Finger range of motion can then be assessed. This is sometimes decreased as a result of discomfort, and a lot of encouragement is necessary to fully evaluate involvement here. Severe swelling and pain in the wrist does affect the peripheral tendons, and occasionally a patient will present with enough swelling that finger motion is compromised although there is nothing specifically wrong with the fingers. Range of motion of the wrist is considered next with attention to extension, flexion, ulnar deviation, radial deviation, supination, and pronation. There is a spectrum of what could be considered normal, and comparison to their contralateral asymptomatic side is often helpful. Motions that produce discomfort should be noted. Typically for radial carpal or midcarpal arthritis the extremes of extension and flexion seem to be problematic. With DRUJ arthritis pronation and supination are more affected. Pain from both radial styloid and STT arthritis occurs with radial deviation. Thumb motion tends to cause discomfort at primarily the thumb CMC joint but may also cause discomfort at the STT joint; however, isolated thumb motion generally does not cause discomfort at the radial styloid articulation itself.
Evaluation of digital and wrist strength is done next. Other than pain limiting effort, these should be close to normal limits. Sensation is then typically assessed by touching the fingers and asking the patient whether it feels normal or if it feels the same as the contralateral side. More definite measurements can be obtained using two-point discrimination; sharp/dull discrimination; or, when necessary, Semmes-Weinstein sensory threshold mapping. It is not uncommon to uncover a concurrent median nerve compression syndrome even if this was not part of the initial presentation.

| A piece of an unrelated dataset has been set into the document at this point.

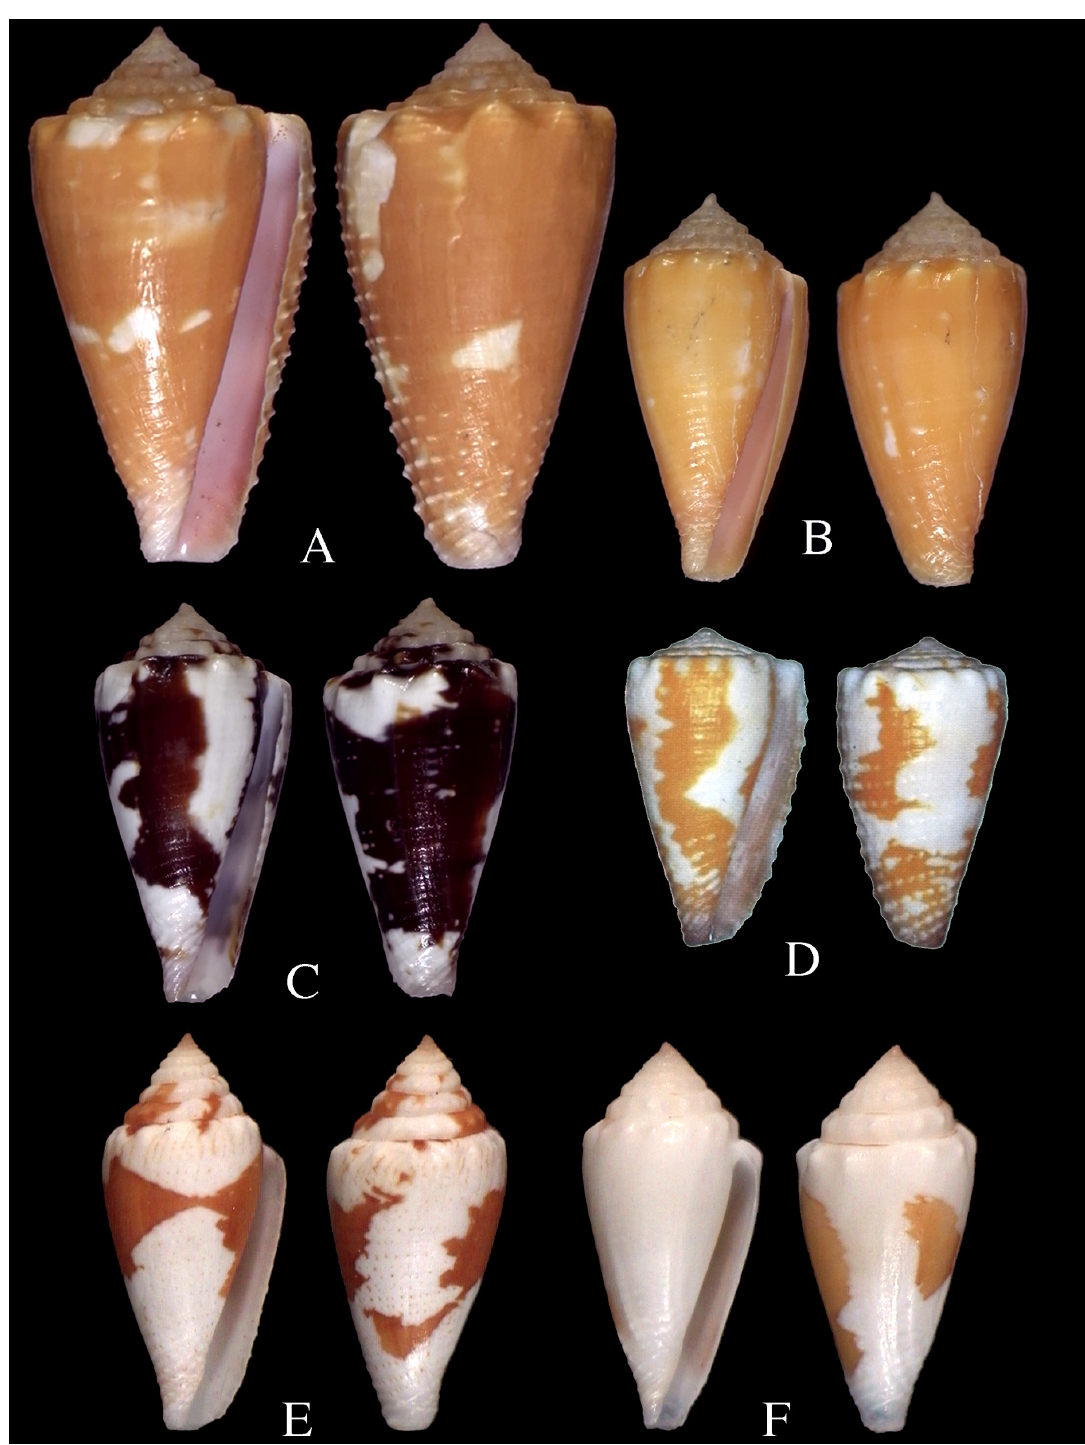
Fig. 6. A . Conus exiguus var. optimus Sowerby, 1913, 35.3 mm. Point Parme, New Caledonia. FL. B . Conus exiguus var. bougei Sowerby, 1907, 20.3 mm. Poum, N. New Caledonia. FL. C . Conus exiguus var. cabritii Bernardi, 1858, 22.0 mm. Northern New Caledonia. FL. D . Conus sp. cf. exiguus , 18.0 mm. Apia, Western Samoa. From Röckel et al. (1995), pl. 72, figs 14–15. E–F . Conus hanshassi (Lorenz & Barbier, 2012). E . 23.4 mm. Siargao Is., Philippines. Holotype, MNHN-IM-2000-24814. F . 22.9 mm. Siargao Is., Philippines. Paratype 1,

With the general examination issues out of the way, the primary pain generators are pinpointed using digital palpation and provocative maneuvers. The point of maximum tenderness is narrowed down by carefully palpating each area of the wrist. The radial carpal joint, the scapholunate interval, the STT joint, the radial styloid articulation, the CMC joint of the thumb, the midcarpal joint, the ulnar fovea, and the DRUJ should all be separately palpated depending on where the patient’s primary complaints ( Fig. 1-5 ). Often this exercise is extremely helpful, but other times, unfortunately, the pain distributions are vague or too widespread.